**What the task requires:** Look over the lines below. Report each one that includes the string "worn".

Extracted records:
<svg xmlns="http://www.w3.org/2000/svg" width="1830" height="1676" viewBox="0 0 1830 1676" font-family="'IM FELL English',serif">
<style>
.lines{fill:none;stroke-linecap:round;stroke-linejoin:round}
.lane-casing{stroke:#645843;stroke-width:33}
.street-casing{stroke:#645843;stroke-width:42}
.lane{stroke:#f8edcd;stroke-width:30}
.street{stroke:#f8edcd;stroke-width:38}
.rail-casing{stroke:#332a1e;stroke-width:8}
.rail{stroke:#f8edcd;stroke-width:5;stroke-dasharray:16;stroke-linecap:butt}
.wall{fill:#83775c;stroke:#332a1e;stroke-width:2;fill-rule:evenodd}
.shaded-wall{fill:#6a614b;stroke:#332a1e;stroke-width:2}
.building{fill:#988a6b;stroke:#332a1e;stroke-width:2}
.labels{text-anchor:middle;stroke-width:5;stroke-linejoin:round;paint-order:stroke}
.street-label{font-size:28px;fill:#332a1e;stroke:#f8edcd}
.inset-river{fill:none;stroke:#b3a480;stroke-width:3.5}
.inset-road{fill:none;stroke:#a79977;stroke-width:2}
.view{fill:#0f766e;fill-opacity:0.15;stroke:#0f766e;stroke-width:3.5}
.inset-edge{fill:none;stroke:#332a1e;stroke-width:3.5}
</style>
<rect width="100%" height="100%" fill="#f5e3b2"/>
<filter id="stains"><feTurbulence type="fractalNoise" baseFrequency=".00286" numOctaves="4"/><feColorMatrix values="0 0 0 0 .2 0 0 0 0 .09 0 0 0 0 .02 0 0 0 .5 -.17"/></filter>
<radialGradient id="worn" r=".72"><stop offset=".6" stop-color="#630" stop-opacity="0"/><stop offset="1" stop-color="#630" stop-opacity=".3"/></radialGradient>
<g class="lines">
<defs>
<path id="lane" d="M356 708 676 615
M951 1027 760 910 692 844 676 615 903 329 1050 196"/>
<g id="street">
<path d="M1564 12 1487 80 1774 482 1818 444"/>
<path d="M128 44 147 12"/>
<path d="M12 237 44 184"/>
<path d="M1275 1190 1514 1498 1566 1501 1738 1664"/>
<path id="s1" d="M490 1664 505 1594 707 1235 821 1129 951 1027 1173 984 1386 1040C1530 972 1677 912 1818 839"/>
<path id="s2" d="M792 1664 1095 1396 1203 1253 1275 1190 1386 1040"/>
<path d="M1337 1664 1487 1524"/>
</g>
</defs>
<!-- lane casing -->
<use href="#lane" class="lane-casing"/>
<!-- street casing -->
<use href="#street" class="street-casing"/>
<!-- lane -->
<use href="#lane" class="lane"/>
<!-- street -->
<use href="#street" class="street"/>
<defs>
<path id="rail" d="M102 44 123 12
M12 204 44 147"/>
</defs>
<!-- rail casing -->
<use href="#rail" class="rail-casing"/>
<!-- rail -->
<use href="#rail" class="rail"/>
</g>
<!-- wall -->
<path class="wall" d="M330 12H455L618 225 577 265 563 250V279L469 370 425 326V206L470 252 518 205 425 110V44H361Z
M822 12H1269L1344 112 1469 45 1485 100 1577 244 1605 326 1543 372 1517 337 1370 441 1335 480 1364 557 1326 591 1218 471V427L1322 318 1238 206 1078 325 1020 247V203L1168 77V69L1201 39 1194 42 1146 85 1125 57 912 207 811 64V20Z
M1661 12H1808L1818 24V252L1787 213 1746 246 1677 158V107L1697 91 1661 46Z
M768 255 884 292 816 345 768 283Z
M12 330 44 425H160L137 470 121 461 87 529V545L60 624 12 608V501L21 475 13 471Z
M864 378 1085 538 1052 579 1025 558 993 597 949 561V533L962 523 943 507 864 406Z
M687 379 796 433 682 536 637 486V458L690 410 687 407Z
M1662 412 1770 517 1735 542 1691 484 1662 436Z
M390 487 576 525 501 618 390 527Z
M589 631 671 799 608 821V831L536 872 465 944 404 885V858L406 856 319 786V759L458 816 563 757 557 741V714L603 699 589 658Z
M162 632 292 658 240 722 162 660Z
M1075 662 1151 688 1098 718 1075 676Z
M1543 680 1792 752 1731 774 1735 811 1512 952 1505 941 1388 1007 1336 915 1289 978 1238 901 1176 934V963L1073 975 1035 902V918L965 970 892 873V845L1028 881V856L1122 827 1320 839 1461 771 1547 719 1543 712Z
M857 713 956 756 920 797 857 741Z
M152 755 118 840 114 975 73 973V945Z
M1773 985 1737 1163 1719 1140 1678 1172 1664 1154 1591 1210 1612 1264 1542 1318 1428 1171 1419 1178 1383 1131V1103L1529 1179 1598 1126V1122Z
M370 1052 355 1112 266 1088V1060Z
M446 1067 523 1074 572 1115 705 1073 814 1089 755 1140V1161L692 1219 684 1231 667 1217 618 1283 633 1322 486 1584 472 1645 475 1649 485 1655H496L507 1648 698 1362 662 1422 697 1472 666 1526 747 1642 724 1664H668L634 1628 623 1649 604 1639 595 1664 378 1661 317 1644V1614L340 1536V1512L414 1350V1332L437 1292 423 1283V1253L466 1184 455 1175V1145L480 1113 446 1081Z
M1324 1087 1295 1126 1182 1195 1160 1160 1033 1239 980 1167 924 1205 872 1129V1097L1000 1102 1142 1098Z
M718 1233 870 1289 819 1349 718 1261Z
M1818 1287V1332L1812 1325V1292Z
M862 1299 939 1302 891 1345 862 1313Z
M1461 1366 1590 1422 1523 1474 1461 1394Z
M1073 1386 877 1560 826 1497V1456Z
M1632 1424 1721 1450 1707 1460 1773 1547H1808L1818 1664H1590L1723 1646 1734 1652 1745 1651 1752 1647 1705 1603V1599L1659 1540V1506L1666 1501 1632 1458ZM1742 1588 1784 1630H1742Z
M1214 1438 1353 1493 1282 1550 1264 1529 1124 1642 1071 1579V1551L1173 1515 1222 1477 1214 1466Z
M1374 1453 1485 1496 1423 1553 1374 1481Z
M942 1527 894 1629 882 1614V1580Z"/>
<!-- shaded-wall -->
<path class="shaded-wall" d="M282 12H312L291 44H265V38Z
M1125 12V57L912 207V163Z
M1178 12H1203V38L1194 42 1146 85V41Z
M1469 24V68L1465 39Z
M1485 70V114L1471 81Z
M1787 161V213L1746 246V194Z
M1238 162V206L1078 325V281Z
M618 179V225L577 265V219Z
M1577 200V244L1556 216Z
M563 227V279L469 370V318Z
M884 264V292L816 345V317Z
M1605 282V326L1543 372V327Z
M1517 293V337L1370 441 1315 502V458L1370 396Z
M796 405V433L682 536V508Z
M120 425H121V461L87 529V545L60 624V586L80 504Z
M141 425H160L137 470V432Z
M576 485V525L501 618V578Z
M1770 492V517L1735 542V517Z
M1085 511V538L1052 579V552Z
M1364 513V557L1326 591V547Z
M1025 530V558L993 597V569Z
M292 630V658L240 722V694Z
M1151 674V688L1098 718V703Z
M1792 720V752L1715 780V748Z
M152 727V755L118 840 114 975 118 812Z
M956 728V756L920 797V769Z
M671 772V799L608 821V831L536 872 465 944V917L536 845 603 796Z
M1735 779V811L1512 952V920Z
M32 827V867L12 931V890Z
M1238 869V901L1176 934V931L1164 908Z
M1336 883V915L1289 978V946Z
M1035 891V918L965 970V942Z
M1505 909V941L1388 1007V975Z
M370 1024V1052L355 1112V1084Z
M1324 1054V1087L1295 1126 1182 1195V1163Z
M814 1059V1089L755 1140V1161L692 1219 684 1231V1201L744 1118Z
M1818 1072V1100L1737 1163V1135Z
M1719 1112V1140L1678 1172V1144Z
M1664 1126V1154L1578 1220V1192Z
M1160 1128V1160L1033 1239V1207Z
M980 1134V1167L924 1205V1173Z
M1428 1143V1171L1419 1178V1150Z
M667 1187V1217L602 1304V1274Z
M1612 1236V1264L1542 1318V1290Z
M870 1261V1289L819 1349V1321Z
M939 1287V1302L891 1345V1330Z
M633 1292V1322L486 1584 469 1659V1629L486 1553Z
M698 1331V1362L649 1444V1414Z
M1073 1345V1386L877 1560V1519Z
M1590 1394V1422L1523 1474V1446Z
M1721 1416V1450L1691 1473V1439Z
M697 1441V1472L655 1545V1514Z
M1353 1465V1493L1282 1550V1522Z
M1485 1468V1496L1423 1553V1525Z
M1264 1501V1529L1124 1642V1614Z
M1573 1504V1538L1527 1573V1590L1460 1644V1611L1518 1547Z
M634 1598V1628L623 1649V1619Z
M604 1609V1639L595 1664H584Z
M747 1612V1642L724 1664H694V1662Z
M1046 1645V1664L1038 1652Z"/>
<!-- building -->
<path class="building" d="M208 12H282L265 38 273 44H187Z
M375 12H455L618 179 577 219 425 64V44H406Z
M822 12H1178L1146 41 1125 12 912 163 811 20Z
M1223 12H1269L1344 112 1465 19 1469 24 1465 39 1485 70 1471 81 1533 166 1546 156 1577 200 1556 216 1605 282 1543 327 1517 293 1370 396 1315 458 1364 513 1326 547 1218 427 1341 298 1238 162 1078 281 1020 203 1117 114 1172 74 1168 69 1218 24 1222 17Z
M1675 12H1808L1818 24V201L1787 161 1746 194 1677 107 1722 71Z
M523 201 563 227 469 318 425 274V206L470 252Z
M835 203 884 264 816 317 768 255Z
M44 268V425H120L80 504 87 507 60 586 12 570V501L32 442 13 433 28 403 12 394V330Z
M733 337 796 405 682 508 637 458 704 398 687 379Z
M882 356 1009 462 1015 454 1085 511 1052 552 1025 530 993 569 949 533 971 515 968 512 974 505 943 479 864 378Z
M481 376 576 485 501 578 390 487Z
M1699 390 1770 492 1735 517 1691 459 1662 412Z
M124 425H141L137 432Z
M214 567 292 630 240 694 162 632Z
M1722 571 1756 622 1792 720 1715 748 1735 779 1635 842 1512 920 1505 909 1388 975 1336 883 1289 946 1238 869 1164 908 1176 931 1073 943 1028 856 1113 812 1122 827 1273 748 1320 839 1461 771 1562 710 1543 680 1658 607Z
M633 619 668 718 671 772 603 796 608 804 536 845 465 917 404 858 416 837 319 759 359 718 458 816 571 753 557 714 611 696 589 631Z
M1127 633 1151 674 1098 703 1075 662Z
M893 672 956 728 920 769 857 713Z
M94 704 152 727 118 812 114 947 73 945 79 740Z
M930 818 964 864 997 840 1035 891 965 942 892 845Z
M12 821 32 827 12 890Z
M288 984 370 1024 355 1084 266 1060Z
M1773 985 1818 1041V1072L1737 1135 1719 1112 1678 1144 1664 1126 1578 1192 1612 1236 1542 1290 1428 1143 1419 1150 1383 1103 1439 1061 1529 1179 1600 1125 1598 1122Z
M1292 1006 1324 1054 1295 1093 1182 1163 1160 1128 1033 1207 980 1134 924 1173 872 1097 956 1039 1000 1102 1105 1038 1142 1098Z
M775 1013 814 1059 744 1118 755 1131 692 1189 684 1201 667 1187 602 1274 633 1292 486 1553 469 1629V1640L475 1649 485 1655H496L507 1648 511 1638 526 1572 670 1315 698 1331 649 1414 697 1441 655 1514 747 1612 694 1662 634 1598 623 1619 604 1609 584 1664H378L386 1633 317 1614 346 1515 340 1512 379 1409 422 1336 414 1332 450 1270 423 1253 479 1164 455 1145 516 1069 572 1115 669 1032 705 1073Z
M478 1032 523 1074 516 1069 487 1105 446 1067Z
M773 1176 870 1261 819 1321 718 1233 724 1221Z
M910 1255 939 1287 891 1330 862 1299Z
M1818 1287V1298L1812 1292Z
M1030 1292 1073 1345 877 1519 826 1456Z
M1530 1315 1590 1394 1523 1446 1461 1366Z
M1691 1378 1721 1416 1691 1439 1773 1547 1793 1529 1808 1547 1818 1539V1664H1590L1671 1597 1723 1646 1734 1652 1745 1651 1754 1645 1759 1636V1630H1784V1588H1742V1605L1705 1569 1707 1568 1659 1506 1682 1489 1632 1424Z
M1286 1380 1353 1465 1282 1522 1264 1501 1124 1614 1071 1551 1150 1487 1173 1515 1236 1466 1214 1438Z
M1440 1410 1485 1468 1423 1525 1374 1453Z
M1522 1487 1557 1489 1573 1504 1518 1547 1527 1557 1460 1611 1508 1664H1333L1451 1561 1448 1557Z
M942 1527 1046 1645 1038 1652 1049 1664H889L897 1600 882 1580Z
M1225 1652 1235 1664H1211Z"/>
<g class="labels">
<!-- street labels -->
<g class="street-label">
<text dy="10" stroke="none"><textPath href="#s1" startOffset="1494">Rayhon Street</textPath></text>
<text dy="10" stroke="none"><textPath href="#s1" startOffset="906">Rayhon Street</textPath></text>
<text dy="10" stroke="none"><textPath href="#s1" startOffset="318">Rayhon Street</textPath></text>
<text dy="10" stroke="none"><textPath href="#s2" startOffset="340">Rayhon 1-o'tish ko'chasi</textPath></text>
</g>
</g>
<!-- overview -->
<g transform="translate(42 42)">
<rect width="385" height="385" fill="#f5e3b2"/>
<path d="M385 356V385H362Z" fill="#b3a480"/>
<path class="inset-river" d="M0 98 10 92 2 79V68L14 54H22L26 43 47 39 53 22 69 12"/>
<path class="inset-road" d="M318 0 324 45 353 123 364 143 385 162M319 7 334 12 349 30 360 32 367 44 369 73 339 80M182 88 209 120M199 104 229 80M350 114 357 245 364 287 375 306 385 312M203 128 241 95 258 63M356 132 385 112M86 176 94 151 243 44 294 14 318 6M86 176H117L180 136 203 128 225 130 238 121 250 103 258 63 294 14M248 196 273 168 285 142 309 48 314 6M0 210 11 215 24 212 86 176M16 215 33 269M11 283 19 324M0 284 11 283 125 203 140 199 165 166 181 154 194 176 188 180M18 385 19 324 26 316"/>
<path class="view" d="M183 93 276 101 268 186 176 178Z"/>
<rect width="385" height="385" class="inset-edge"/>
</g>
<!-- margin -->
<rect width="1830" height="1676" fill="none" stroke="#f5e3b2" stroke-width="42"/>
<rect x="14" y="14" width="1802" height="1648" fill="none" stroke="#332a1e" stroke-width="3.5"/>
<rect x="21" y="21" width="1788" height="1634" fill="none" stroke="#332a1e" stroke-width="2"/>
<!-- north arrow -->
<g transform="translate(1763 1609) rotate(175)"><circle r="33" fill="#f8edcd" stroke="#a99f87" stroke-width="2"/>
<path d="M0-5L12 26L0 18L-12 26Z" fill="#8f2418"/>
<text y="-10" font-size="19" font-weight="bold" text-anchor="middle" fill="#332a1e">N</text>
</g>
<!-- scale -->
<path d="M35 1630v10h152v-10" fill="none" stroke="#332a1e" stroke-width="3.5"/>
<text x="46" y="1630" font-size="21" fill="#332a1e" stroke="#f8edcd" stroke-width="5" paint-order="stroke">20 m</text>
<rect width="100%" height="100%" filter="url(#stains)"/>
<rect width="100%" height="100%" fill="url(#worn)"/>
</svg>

**Final answer:**
<radialGradient id="worn" r=".72"><stop offset=".6" stop-color="#630" stop-opacity="0"/><stop offset="1" stop-color="#630" stop-opacity=".3"/></radialGradient>
<rect width="100%" height="100%" fill="url(#worn)"/>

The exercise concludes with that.